- **Your objective**
Everything from the line that contains "19px 18px 14px 30px;" through the final line of the records should be written out exactly, and nothing outside that span.

- **Records provided**
______________________________

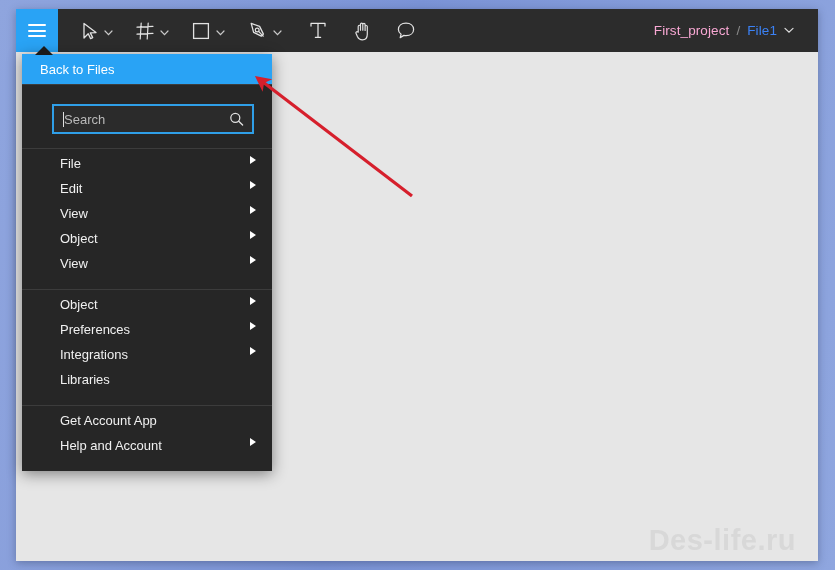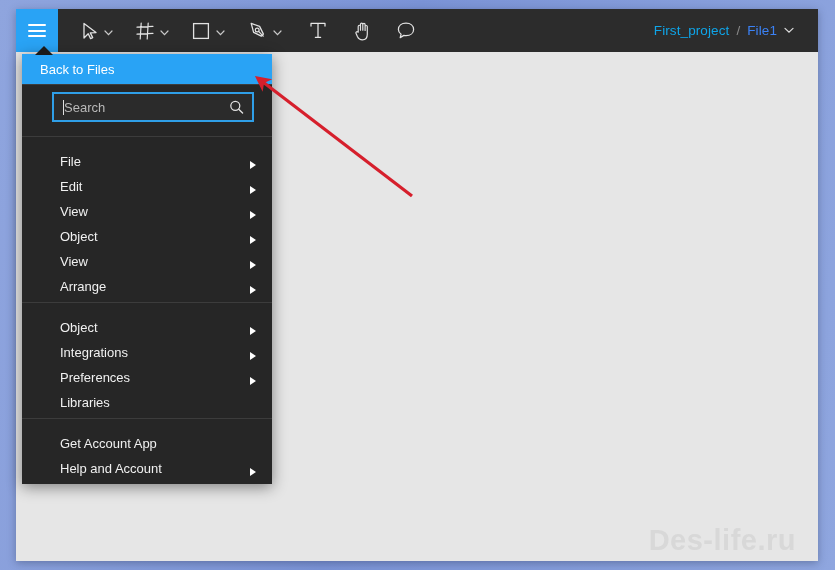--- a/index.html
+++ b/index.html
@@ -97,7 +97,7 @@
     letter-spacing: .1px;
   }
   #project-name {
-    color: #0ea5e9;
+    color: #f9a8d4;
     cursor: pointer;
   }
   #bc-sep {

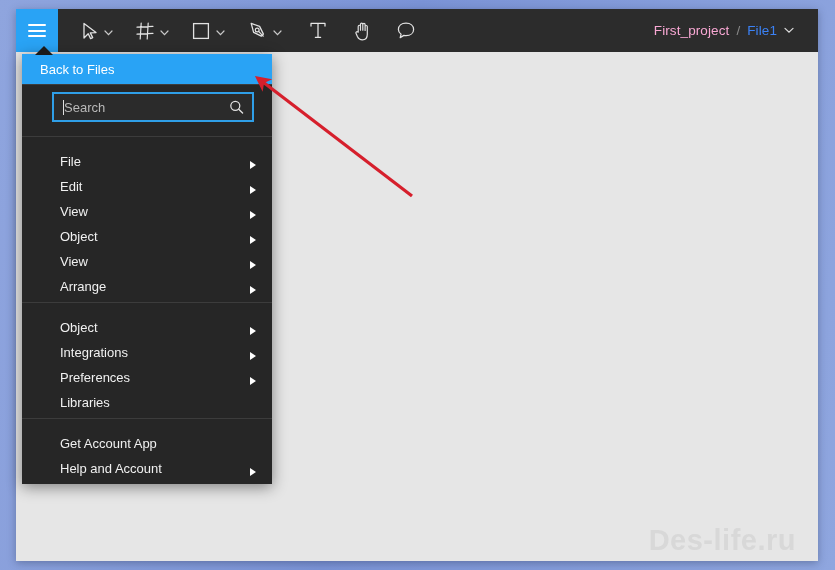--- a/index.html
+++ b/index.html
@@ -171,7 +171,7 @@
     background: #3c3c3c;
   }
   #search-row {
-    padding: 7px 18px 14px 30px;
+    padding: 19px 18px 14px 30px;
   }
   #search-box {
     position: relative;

______________________________

- **Result of this task**
+    padding: 19px 18px 14px 30px;
   }
   #search-box {
     position: relative;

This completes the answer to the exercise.